Tuesday, October 03, 2023

Meanwhile, Off The Reservation

My grate gud friend (not a typo; praise a la Molesworth) Rick, who is still practicing law and has forgotten more than I know, anyway, gently fills in what I should remember:

Worth noting that the seventh amendment guarantees in "Suits at common law...the right to trial by jury...", but that's a pretty weak guarantee. IIRC, the seventh amendment has not been applied to the States through the fourteenth amendment. Cases in equity are not "Suits at common law," and fraud, historically sounds in equity, not law, where juries are not used, except in an advisory capacity (the "union of law and equity" in most modern jurisdictions makes application of the constitutional standard more complex). My own work in water right adjudications involves what is called locally a "special statutory proceeding" which, being unknown to common law, is not touched by state or federal requirements regarding jury trials. 
But that's neither here nor there, of course, since every law student in first year Civil Procedure learns that if you want a civil jury you have to file a jury demand with, or within a short time after filing, your complaint or petition.
I bring it up here because I’m more and more convinced Trump’s failure to ask for a jury was a feature, not a bug. As I mentioned before, it’s my memory that, due to the Sixth, Trump would have to affirmatively waive a jury in Florida and D.C. (and Georgia, but I’m focusing on federal cases). He hasn’t, and presumably won’t (don’t know what deadline the FRCP sets for waiving a jury). But I suspect he didn’t ask in this trial so he could bitch about it.

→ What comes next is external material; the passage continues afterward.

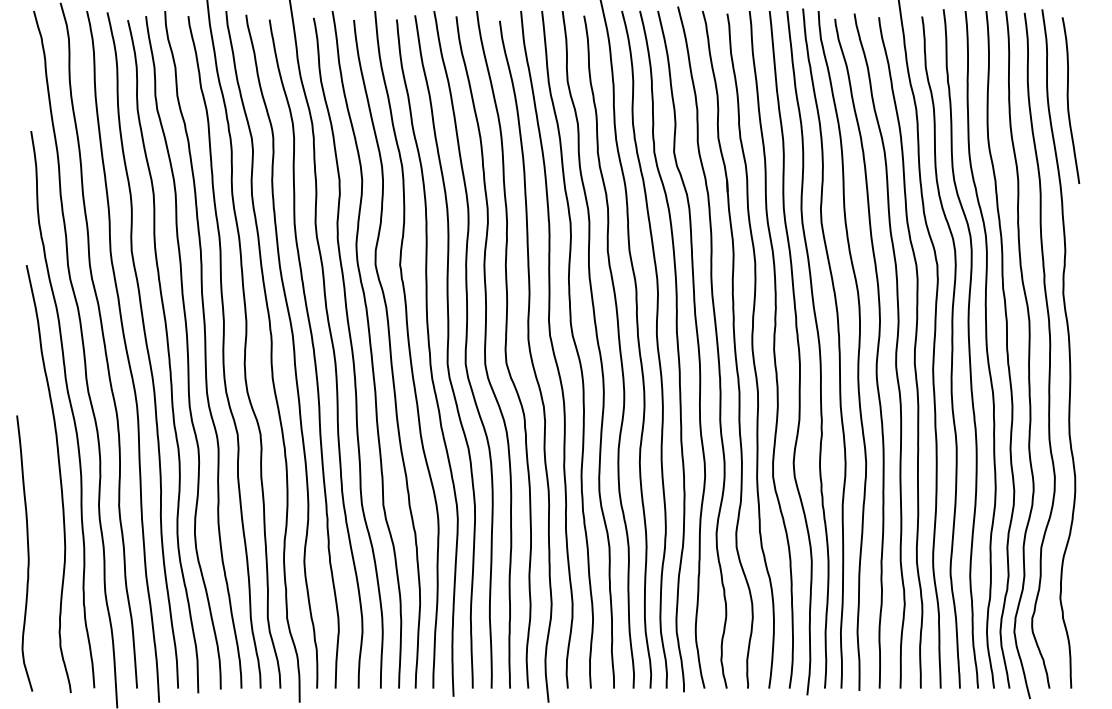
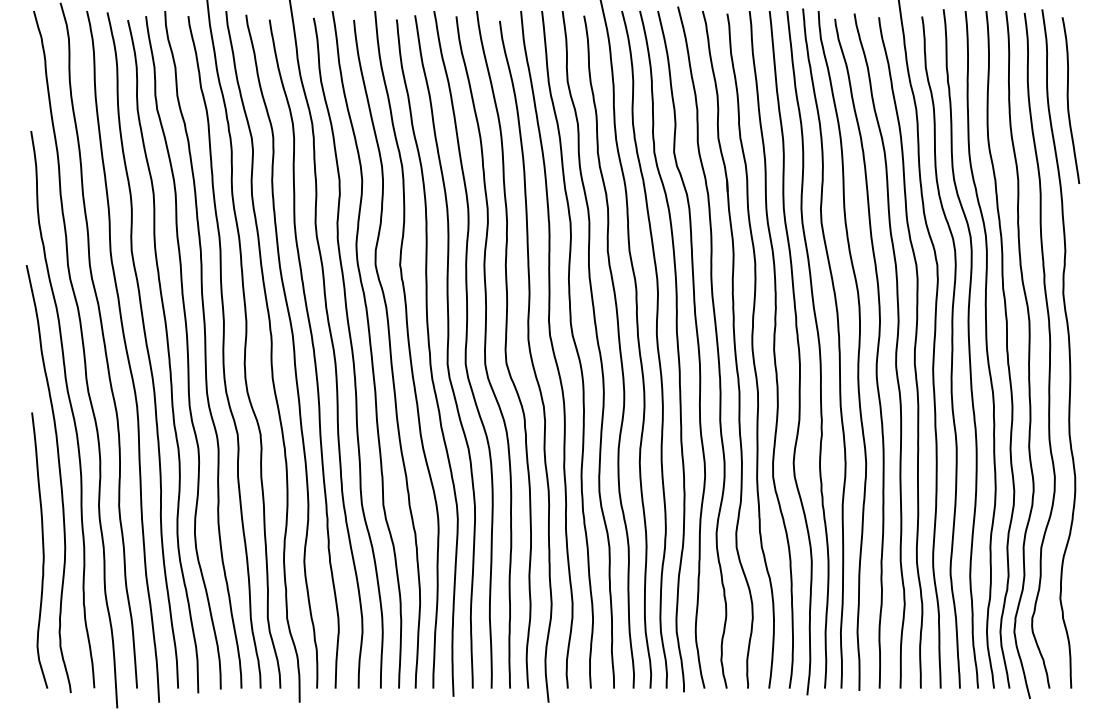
curve at (27, 553) position: (27, 553) -> (42, 550)
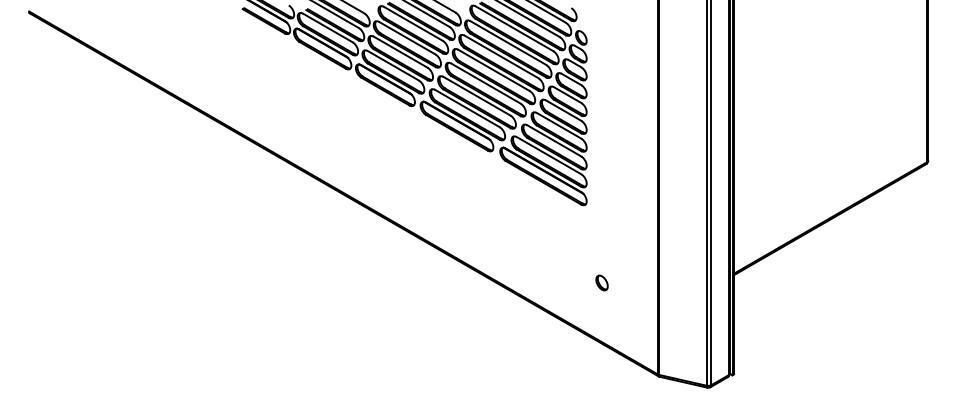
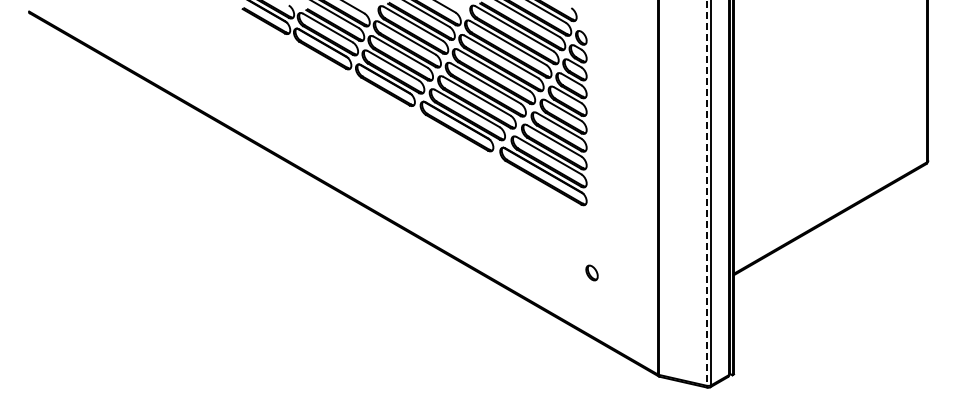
line at (706, 193): solid -> dashed
part at (601, 282) position: (601, 282) -> (591, 272)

That no other individual defendant asked (or is in court) tells you Trump is calling the shots (and probably paying the bills.) But it seems the defendants all have the same lawyer, so….

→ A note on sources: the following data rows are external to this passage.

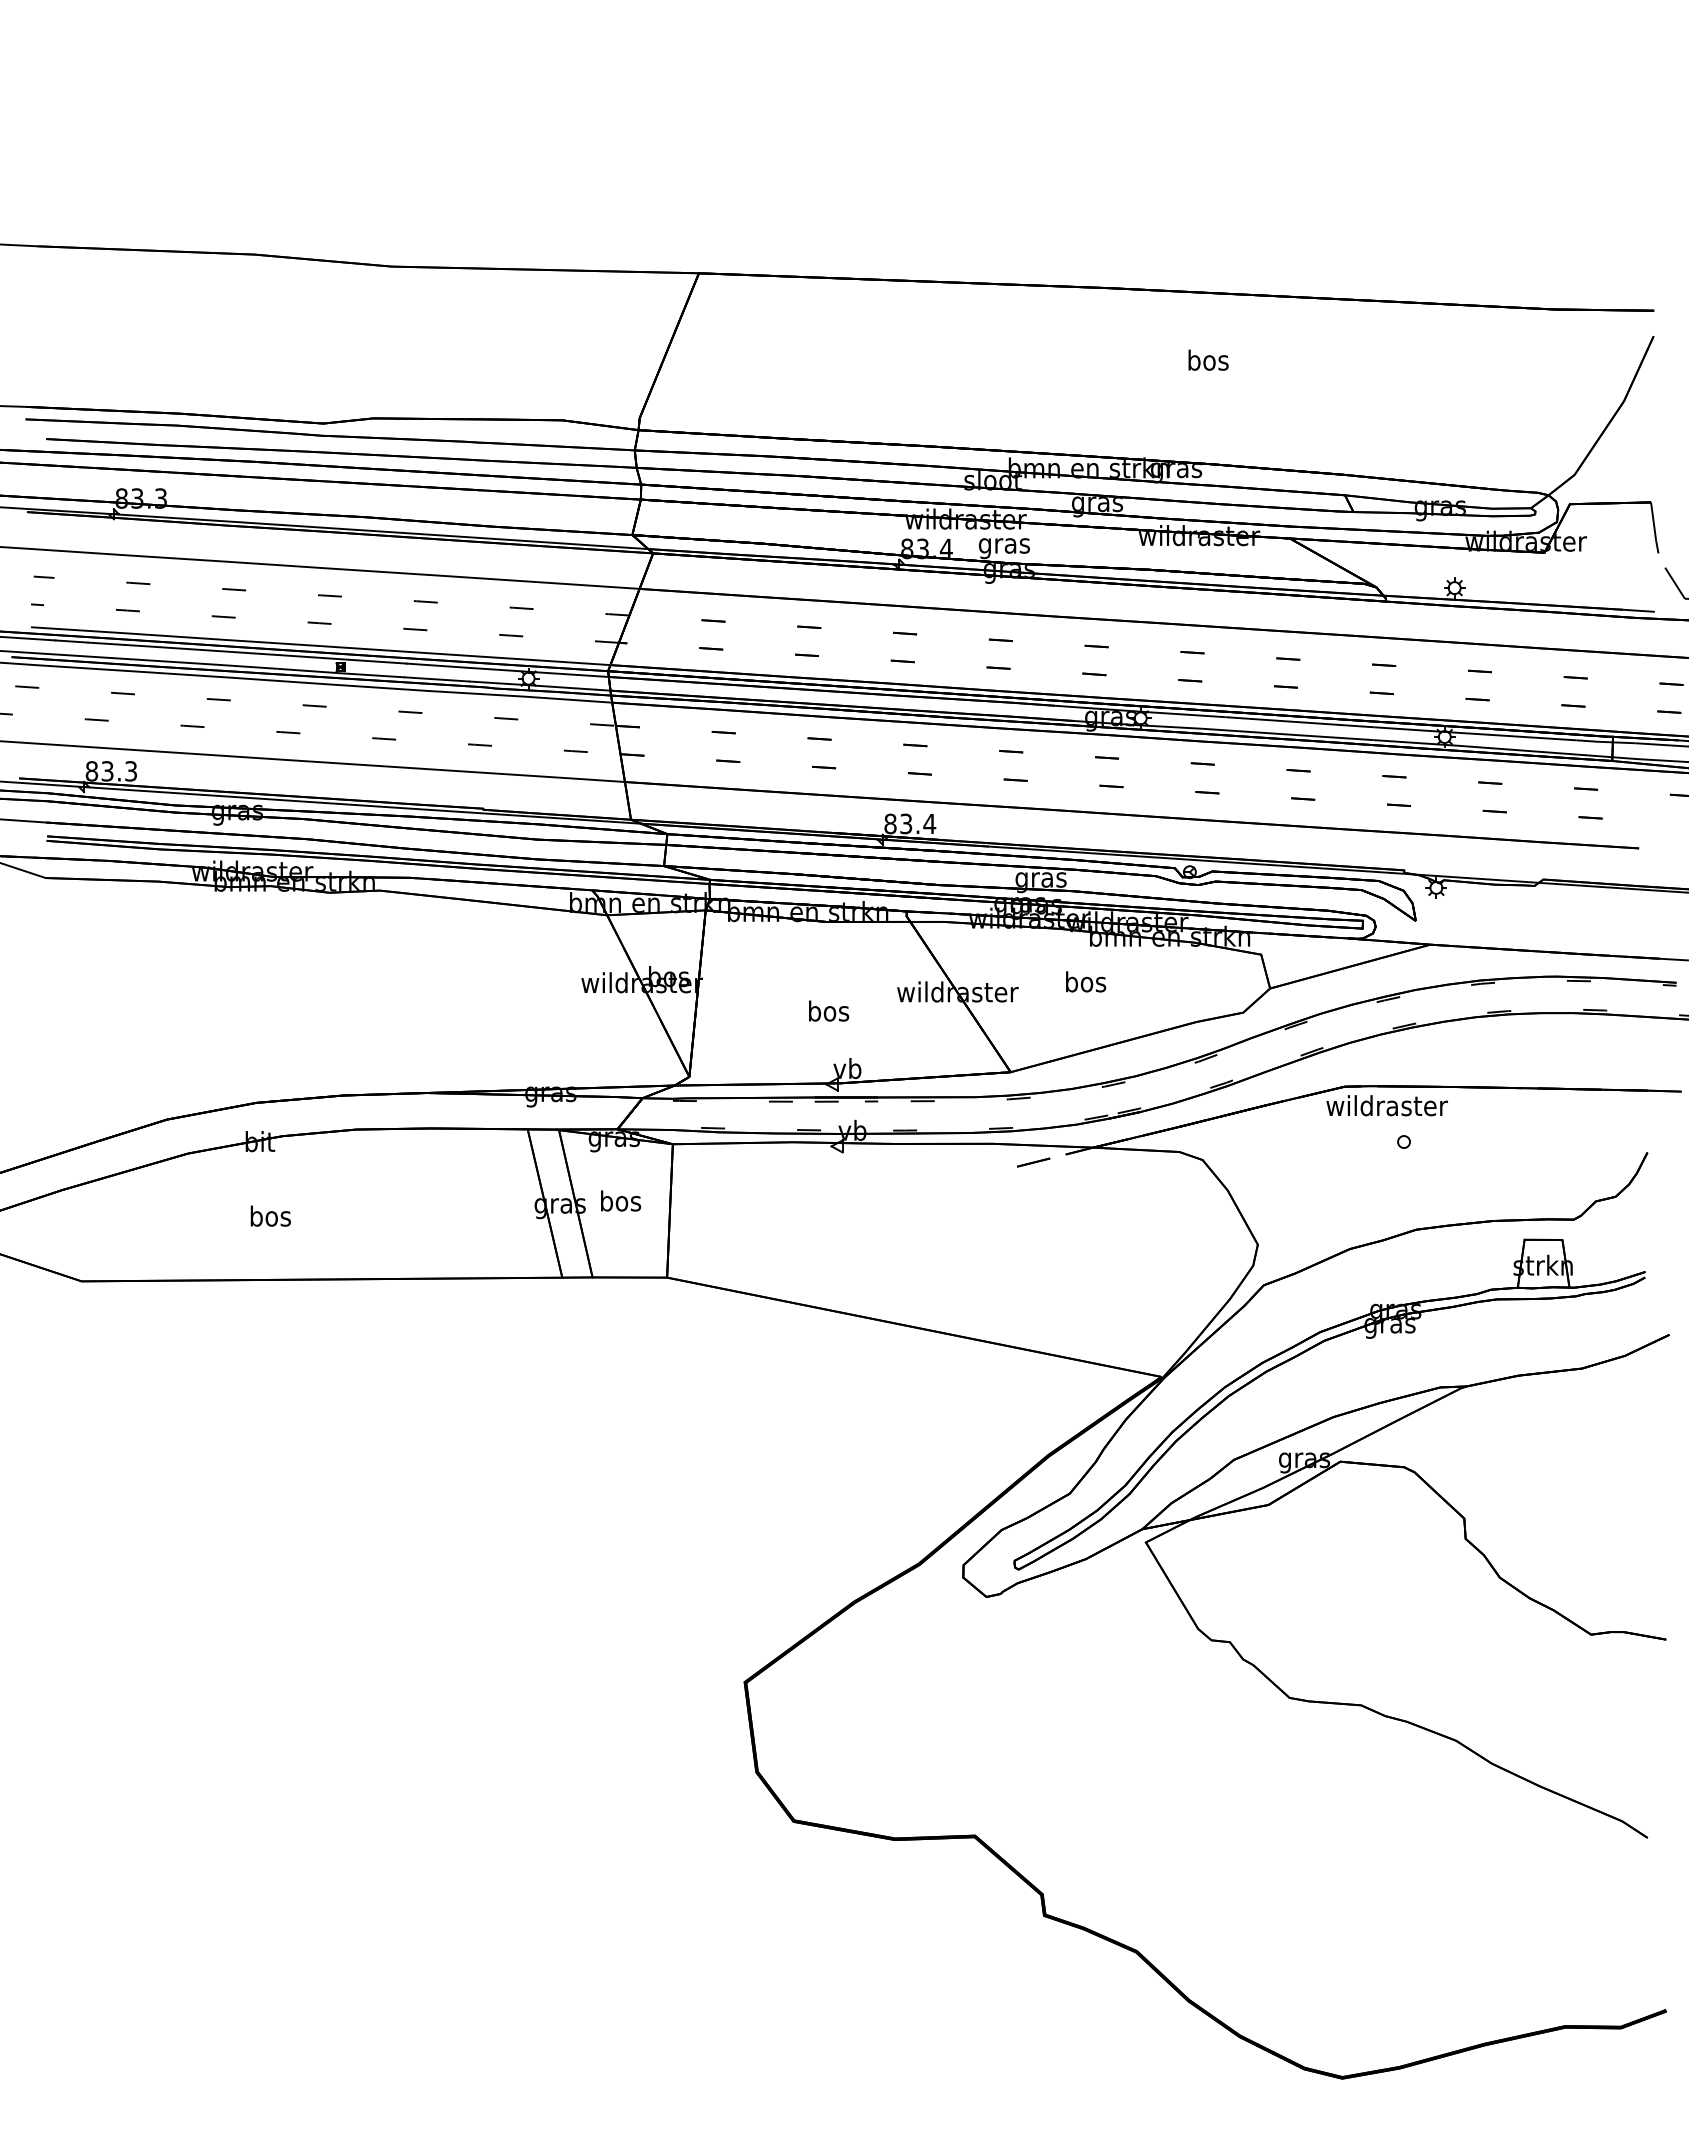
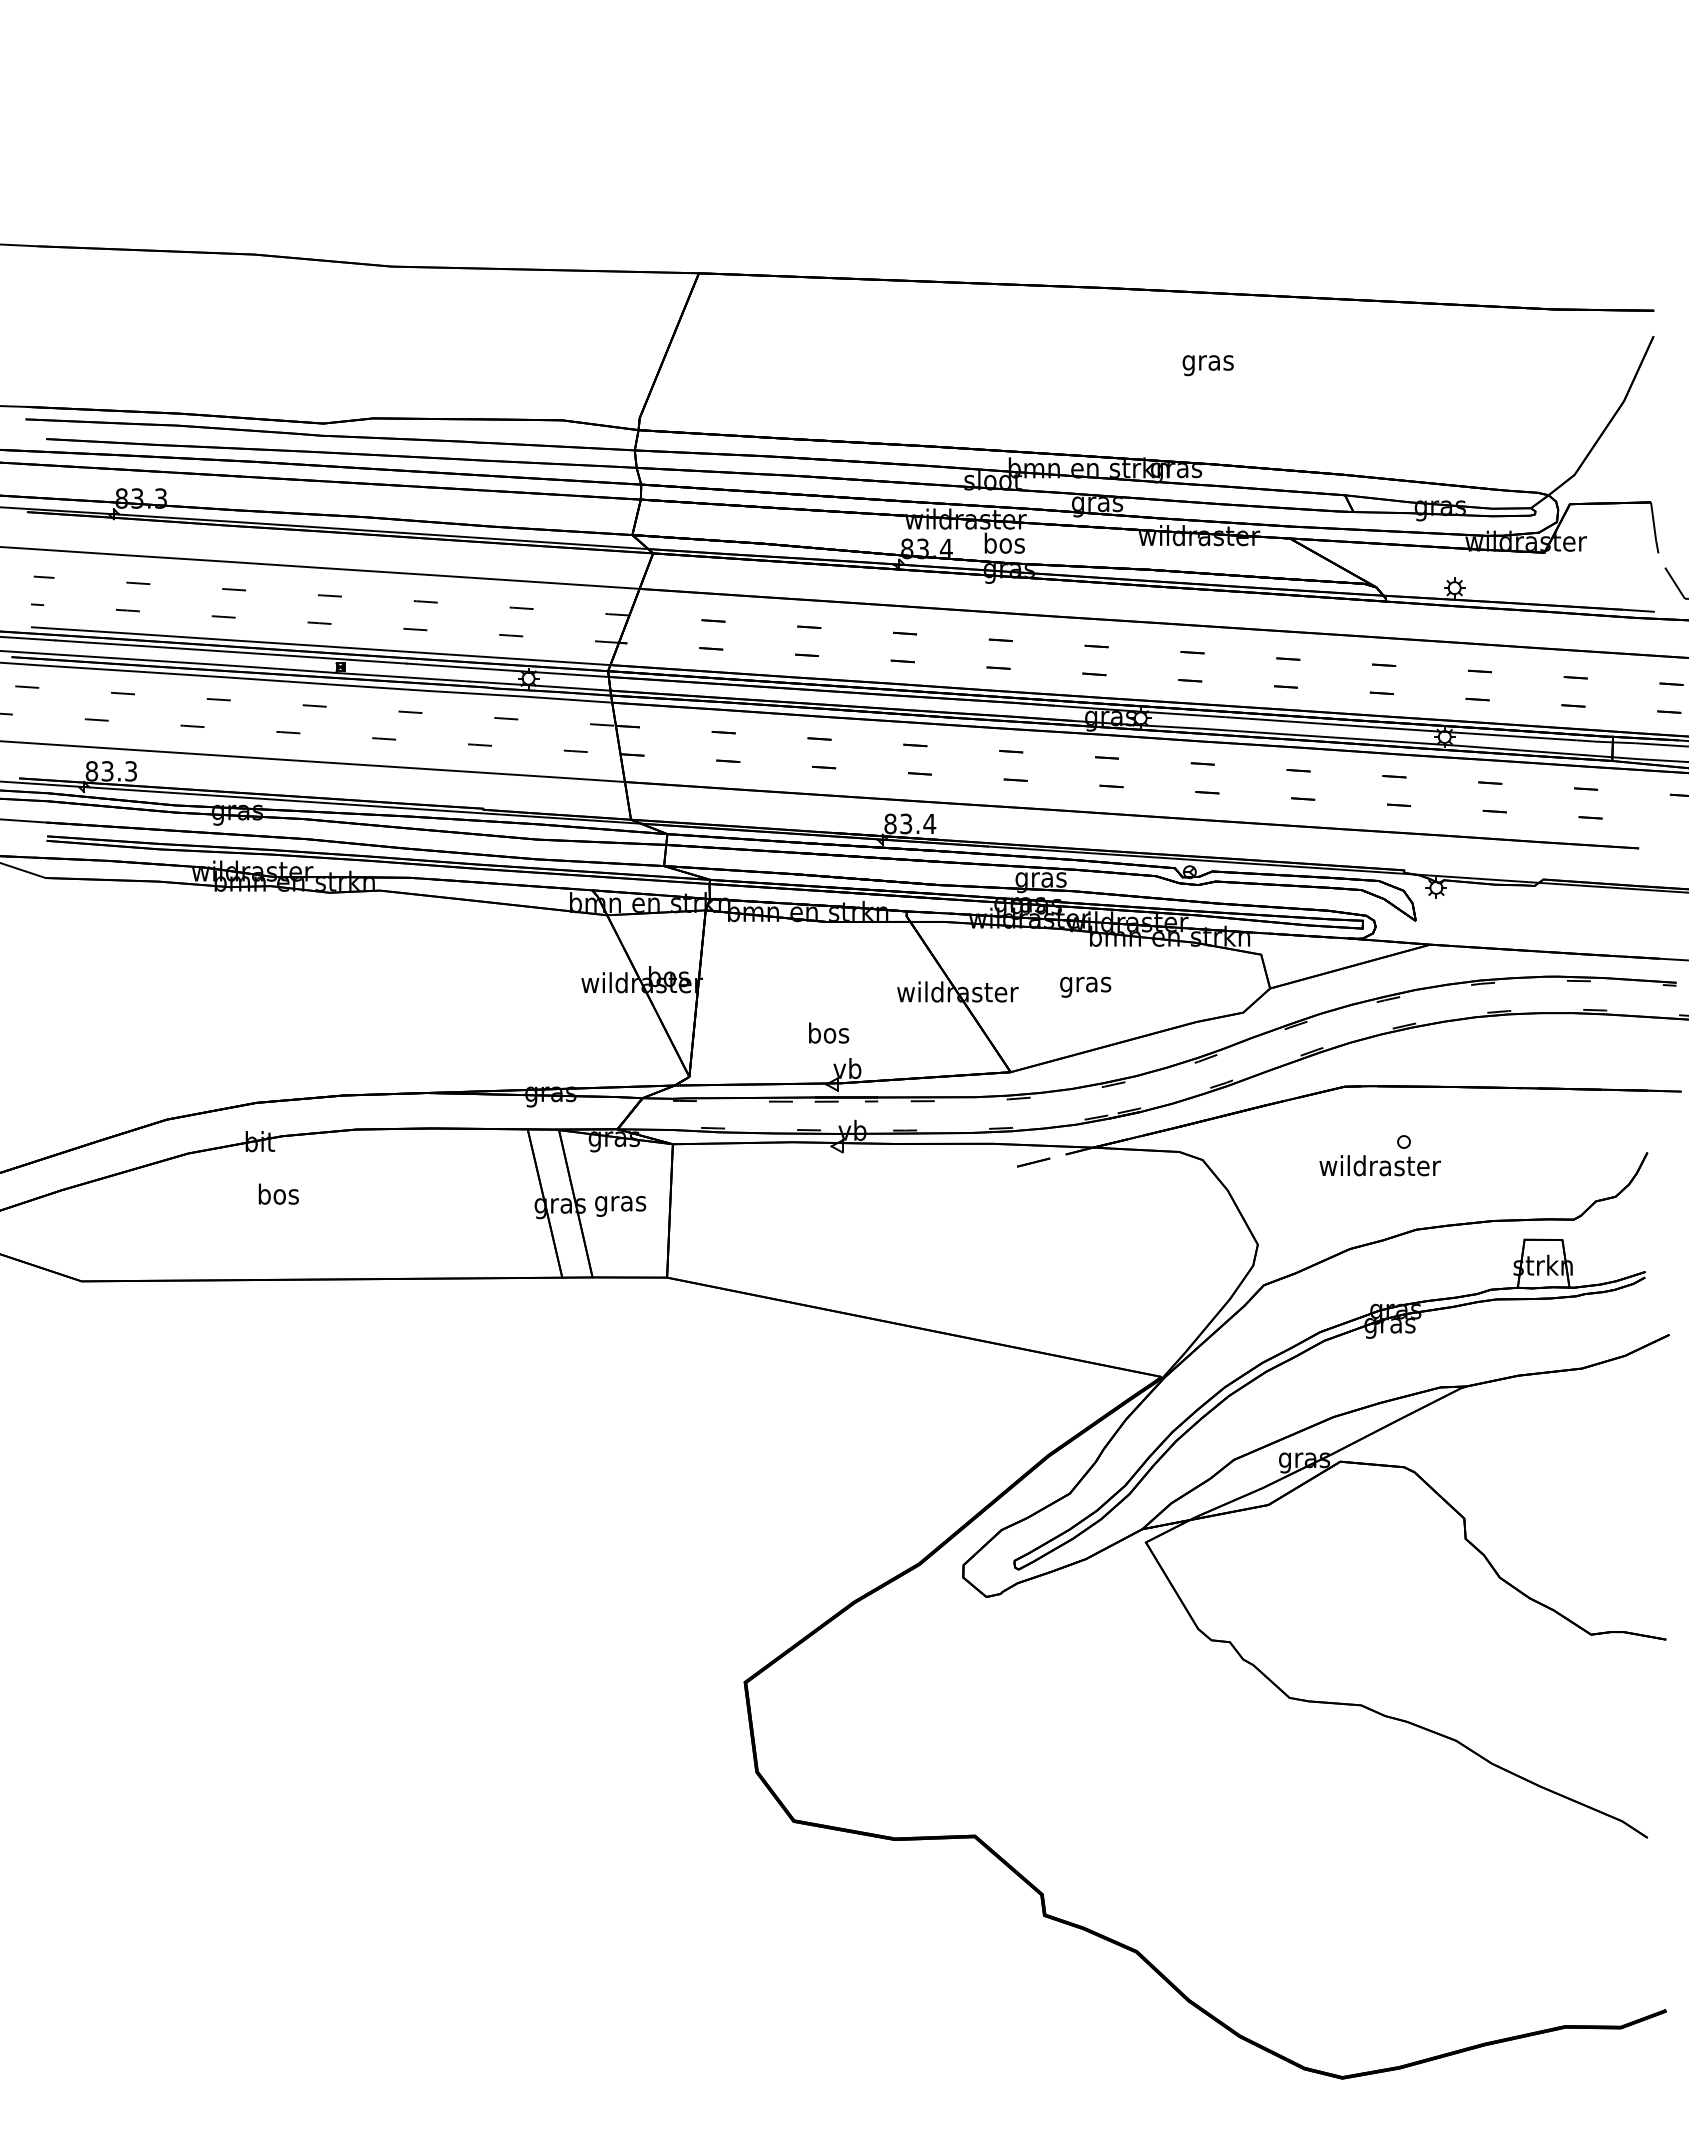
text at (1207, 362): bos -> gras
text at (1003, 545): gras -> bos
text at (1085, 984): bos -> gras
text at (829, 1010) position: (829, 1010) -> (829, 1032)
text at (1386, 1105) position: (1386, 1105) -> (1379, 1165)
text at (620, 1203): bos -> gras
text at (270, 1215) position: (270, 1215) -> (278, 1193)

(I would not envy any lawyer having to explain “water rights adjudications” to a jury.)
In Suits at common law, where the value in controversy shall exceed twenty dollars, the right of trial by jury shall be preserved, and no fact tried by a jury, shall be otherwise re-examined in any Court of the United States, than according to the rules of the common law.
I have no expertise in 7th Amendment jurisprudence, but just a plain reading says this preserves the jury trial under the new order (i.e., the Constitution), in case anyone worried otherwise. More interesting is the preservation of the finality of the judgment of the trier of fact. The trial court determines the facts of the case, which means appeals courts only review the application of law, but they’re stuck with the facts in the record. According (basically), as it says, “to the rules of common law.” Which really don’t have the authority they had in 1789, except insofar as stare decisis is “common law.”